Your instructions => Number of lines below with "geopolítica": work it out and reply with that number only.

Extracted material =>
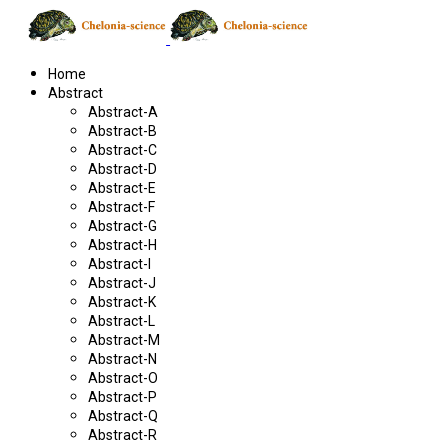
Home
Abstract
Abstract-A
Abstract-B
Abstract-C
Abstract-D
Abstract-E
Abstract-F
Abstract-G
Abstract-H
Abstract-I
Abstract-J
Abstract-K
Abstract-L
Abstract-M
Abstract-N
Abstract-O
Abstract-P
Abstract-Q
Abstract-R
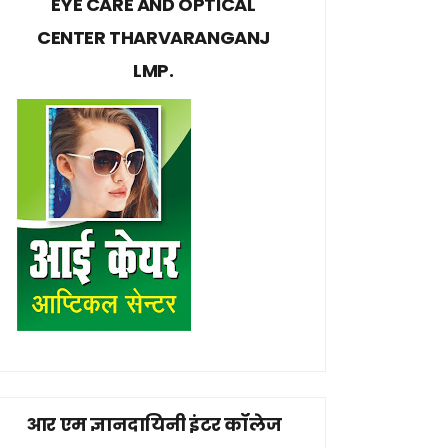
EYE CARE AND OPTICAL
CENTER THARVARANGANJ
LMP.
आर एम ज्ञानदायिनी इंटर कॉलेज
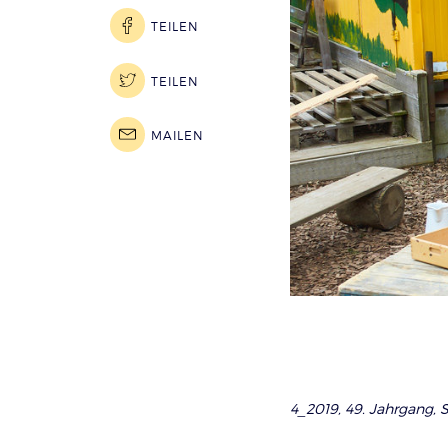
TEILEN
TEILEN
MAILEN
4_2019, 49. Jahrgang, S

...

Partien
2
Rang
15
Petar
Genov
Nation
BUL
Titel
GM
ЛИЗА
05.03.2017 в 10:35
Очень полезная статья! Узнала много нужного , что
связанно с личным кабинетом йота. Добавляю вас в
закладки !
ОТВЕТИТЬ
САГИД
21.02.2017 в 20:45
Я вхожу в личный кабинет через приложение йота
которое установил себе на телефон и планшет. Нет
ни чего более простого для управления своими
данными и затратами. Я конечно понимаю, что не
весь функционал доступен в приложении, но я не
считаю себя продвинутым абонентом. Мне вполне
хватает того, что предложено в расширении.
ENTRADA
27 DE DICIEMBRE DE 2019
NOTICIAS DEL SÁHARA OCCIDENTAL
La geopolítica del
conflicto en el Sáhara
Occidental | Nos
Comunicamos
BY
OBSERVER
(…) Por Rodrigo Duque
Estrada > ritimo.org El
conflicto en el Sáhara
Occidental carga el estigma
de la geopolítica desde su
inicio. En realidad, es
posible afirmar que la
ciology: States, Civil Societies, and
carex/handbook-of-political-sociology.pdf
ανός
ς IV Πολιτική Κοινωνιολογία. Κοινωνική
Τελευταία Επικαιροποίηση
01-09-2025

Output of the exercise => 2